Recently we were introducing a new set of 64-bit specific tests and ran into a challenge: It wasn’t possible to exhaustively validate the routines. Our automated build system can run around 500,000 tests per second, meaning it takes about 2.5 hours to process all possible 32-bit values. But, to cover all 64-bit values we’d need to run that 2.5 hour test about 4 billion times. This works out to be well over a million years, give or take a rounding error of all recorded history. We intuitively knew the test would take a while, and had bandied about a range of possible times, but in the end we failed to comprehend that 64-bits is the square of 32-bits.

That’s A Big Twinkie

Think about it. In your life you often have to deal with linear approximation and even multiplicative approximation, but never exponential. About the biggest effect we can intuitively get our head around is an order of magnitude - 10 times a value. If you see one car, you can visualize 10, possibly then mentally extend that to 100 (two orders of magnitude) by mentally creating ten rows of ten cars. Now go one more order of magnitude to 1000 by say visualizing a 10 story parking garage with each floor having 100 cars. By going an order of magnitude at a time, you can get through around three before it becomes meaningless. That is roughly the difference between one megabyte and one gigabyte. This is a ratio we’ve developed some familiarity with: Memory has (until very recently) generally been thought of in megabytes and hard drives in gigabytes. Only in the past year or two has it become commonplace to talk about memory in gigabytes and hard disk space in terabytes, each around 1000 times greater than their predecessor.
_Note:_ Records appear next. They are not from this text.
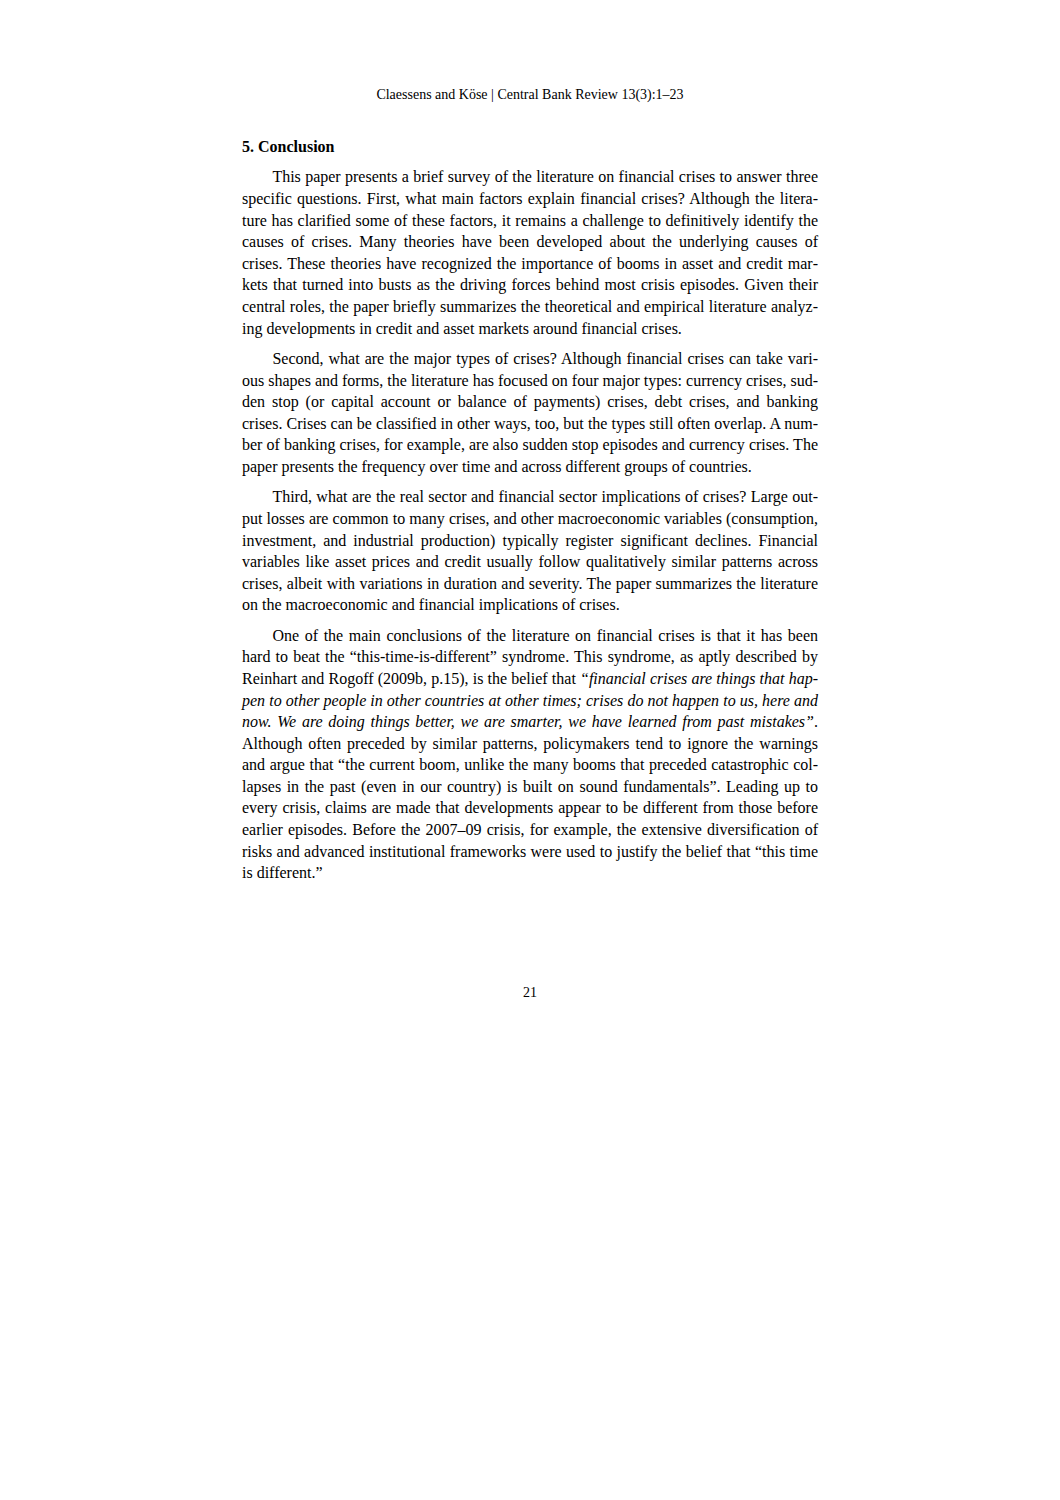Claessens and Köse | Central Bank Review 13(3):1–23
5. Conclusion
This paper presents a brief survey of the literature on financial crises to answer three specific questions. First, what main factors explain financial crises? Although the literature has clarified some of these factors, it remains a challenge to definitively identify the causes of crises. Many theories have been developed about the underlying causes of crises. These theories have recognized the importance of booms in asset and credit markets that turned into busts as the driving forces behind most crisis episodes. Given their central roles, the paper briefly summarizes the theoretical and empirical literature analyzing developments in credit and asset markets around financial crises.
Second, what are the major types of crises? Although financial crises can take various shapes and forms, the literature has focused on four major types: currency crises, sudden stop (or capital account or balance of payments) crises, debt crises, and banking crises. Crises can be classified in other ways, too, but the types still often overlap. A number of banking crises, for example, are also sudden stop episodes and currency crises. The paper presents the frequency over time and across different groups of countries.
Third, what are the real sector and financial sector implications of crises? Large output losses are common to many crises, and other macroeconomic variables (consumption, investment, and industrial production) typically register significant declines. Financial variables like asset prices and credit usually follow qualitatively similar patterns across crises, albeit with variations in duration and severity. The paper summarizes the literature on the macroeconomic and financial implications of crises.
One of the main conclusions of the literature on financial crises is that it has been hard to beat the “this-time-is-different” syndrome. This syndrome, as aptly described by Reinhart and Rogoff (2009b, p.15), is the belief that “financial crises are things that happen to other people in other countries at other times; crises do not happen to us, here and now. We are doing things better, we are smarter, we have learned from past mistakes”. Although often preceded by similar patterns, policymakers tend to ignore the warnings and argue that “the current boom, unlike the many booms that preceded catastrophic collapses in the past (even in our country) is built on sound fundamentals”. Leading up to every crisis, claims are made that developments appear to be different from those before earlier episodes. Before the 2007–09 crisis, for example, the extensive diversification of risks and advanced institutional frameworks were used to justify the belief that “this time is different.”
21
But what we’re talking about with the difference between 32 and 64 bits isn’t about orders of magnitude. A 64-bit value can contain over 4 billion sets of 4 billion values each - nearly 100 orders of magnitude greater. In traditional Big-O notation for understanding algorithmic complexity you drop out purely additive or multiplicative affects as inconsequential and focus on exponential effects. Despite having been both trained in this and working around complex software for nearly two decades, with the incredible increase of processing power in the last 10 years it has become very easy to forget that things can still take real time to calculate, sometimes nearly infinite time.

The Last of My Lifetime?

We have also become conditioned that every doubling in bit width is only a temporary reprieve: In my career we’ve gone from 8 to 16 bit, 16 to 32, and now are starting 32 to 64. It’s natural to project forward and assume that we’ll similarly need to move to 128 bit within a decade, but these doublings in bit widths are exponential increases in size, and the step from 32 to 64 is vast in the amount of area it opens up. When Windows NT shipped with 32 bit support, it was possible to buy a computer with 1 GB of RAM or one quarter the entire 32 bit address space. That would require approximately one billion gigabytes of memory to equal for 64 bit. Just to purchase that would require around 25 billion dollars today, and would nearly consume the entire world production of DRAM for one year. It isn’t the same game anymore, we aren’t going to see 128-bit memory spaces any time soon, at least not for the traditional reasons we’ve upped bit width. To a certain degree that’s a shame - Having gone through the other transitions before which were the cause of years of trauma to hardware and software developers alike I’ve been amazed at how our entire .NET product just worked the first time on 64-bit. That’s progress.